** start DATA RECORDS **

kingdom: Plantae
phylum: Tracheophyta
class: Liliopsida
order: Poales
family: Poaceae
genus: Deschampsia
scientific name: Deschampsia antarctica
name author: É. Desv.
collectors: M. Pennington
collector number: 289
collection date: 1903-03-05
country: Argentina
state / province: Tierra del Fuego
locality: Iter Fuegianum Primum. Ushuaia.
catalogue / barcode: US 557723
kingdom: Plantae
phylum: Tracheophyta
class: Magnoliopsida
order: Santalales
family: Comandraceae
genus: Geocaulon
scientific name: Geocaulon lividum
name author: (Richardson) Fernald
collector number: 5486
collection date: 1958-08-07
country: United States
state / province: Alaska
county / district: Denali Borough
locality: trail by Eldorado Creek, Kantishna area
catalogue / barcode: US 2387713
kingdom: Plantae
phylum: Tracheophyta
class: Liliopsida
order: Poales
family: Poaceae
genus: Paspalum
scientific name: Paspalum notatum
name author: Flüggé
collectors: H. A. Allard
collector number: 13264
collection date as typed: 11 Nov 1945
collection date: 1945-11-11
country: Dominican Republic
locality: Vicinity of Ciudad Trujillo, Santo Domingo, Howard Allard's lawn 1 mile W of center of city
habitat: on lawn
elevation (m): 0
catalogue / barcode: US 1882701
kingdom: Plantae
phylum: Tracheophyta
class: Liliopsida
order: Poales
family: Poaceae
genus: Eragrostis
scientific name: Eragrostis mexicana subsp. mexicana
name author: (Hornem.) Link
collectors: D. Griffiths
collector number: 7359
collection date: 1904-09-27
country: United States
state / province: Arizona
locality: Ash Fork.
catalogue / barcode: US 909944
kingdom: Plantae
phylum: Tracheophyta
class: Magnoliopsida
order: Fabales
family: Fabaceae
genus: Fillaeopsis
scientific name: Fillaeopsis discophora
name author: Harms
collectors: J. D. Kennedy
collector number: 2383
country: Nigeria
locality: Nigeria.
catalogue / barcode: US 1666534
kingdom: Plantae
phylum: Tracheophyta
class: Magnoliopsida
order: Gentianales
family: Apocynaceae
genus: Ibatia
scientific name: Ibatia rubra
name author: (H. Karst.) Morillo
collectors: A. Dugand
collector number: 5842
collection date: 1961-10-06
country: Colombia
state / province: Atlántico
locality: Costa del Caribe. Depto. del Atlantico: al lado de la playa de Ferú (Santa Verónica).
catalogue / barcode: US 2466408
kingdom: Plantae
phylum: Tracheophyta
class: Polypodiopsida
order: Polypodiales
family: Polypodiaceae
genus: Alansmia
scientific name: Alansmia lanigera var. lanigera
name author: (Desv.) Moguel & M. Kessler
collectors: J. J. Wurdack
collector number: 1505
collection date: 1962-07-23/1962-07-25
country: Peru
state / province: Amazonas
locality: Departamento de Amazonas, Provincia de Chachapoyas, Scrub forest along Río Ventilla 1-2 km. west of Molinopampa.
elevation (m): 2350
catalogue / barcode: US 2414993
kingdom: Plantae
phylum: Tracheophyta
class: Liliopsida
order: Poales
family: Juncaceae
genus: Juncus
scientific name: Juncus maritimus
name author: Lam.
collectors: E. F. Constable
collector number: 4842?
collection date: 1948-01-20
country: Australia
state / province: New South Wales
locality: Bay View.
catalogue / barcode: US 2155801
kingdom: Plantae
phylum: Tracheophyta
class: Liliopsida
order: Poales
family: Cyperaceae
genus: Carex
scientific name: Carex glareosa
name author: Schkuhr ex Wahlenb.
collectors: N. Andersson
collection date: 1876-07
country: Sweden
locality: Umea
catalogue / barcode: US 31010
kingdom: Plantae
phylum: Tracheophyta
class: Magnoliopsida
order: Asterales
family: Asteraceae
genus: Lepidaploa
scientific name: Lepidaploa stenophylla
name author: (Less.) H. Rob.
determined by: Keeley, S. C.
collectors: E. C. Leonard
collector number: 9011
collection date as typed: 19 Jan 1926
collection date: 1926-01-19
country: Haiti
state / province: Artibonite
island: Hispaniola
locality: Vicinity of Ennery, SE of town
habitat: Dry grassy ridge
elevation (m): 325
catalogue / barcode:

** end DATA RECORDS **

Reproduce verbatim the lines of the data from the line with "collectors: N. Andersson" to the line with "determined by: Keeley, S. C.", including both of those lines.

collectors: N. Andersson
collection date: 1876-07
country: Sweden
locality: Umea
catalogue / barcode: US 31010
kingdom: Plantae
phylum: Tracheophyta
class: Magnoliopsida
order: Asterales
family: Asteraceae
genus: Lepidaploa
scientific name: Lepidaploa stenophylla
name author: (Less.) H. Rob.
determined by: Keeley, S. C.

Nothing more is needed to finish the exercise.